==== EXERCISE DATA

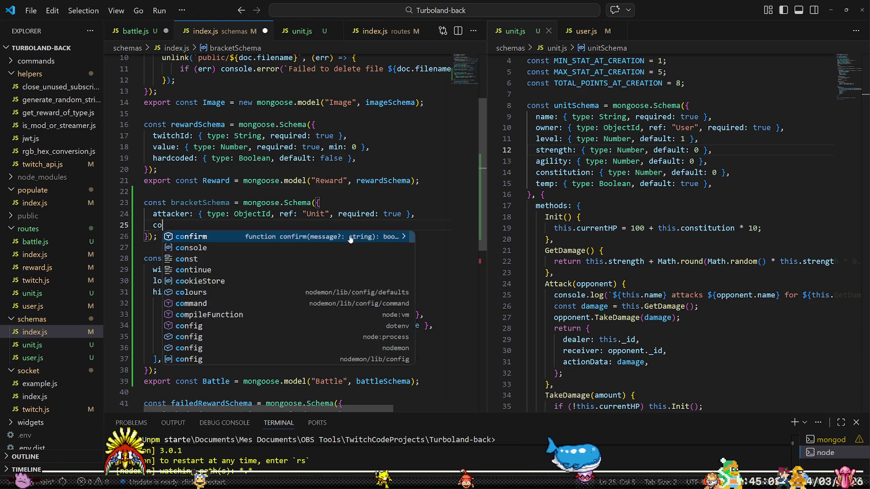
{"action": "type", "text": "ntestants"}
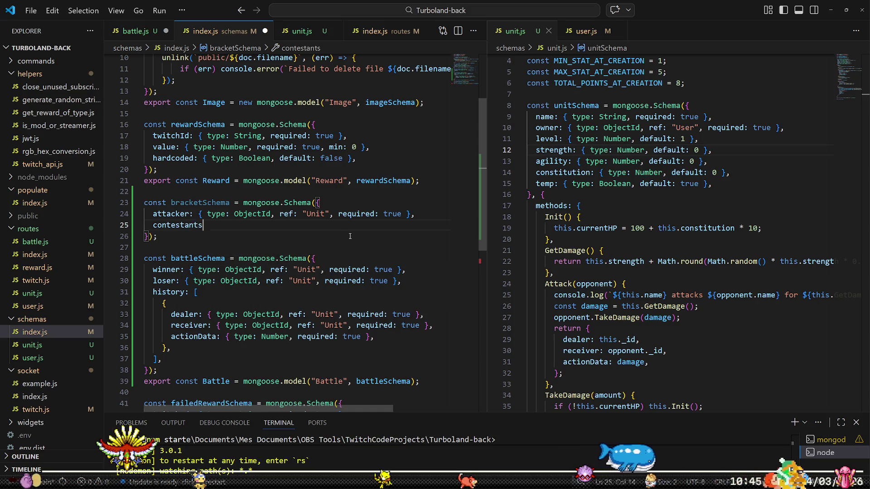
{"action": "type", "text": ": ["}
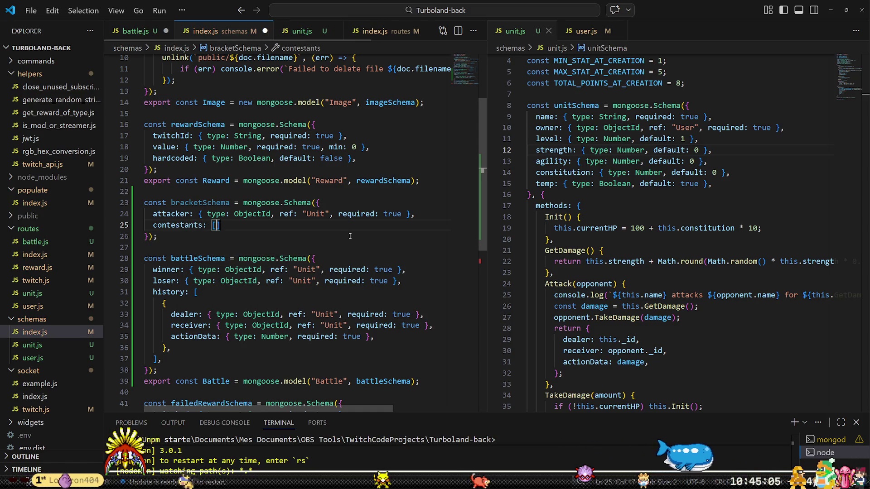
{"action": "key", "text": "Return"}
{"action": "type", "text": "type: Obj"}
{"action": "key", "text": "Tab"}
{"action": "type", "text": ", ref"}
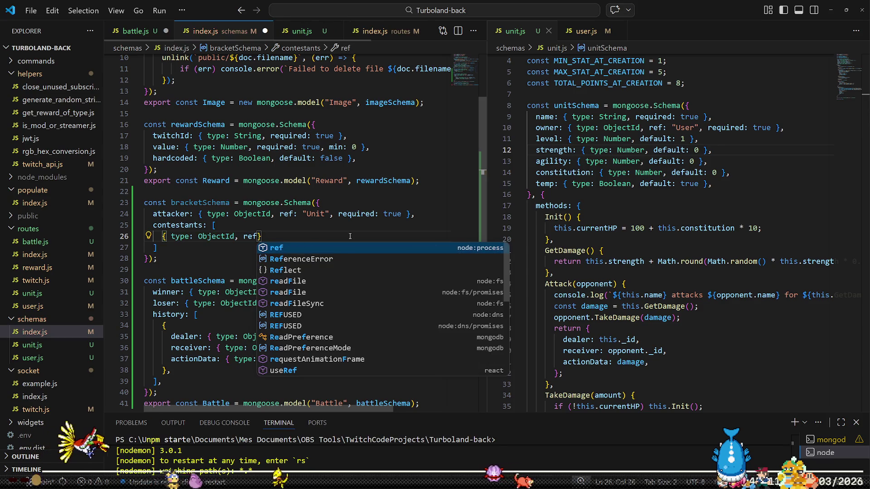
{"action": "type", "text": ":"}
{"action": "key", "text": "BackSpace"}
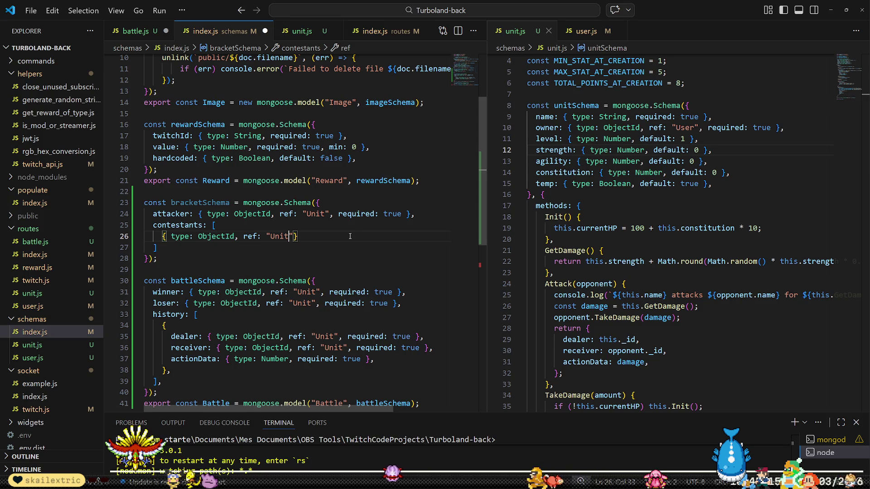
{"action": "type", "text": "required: "}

========

» **HOW TO COMPLETE THIS TASK**: Could you write out every record exactly, leaving the pictures out?

» **YOUR SOLUTION**:
{"action": "type", "text": "ntestants"}
{"action": "type", "text": ": ["}
{"action": "key", "text": "Return"}
{"action": "type", "text": "type: Obj"}
{"action": "key", "text": "Tab"}
{"action": "type", "text": ", ref"}
{"action": "type", "text": ":"}
{"action": "key", "text": "BackSpace"}
{"action": "type", "text": "required: "}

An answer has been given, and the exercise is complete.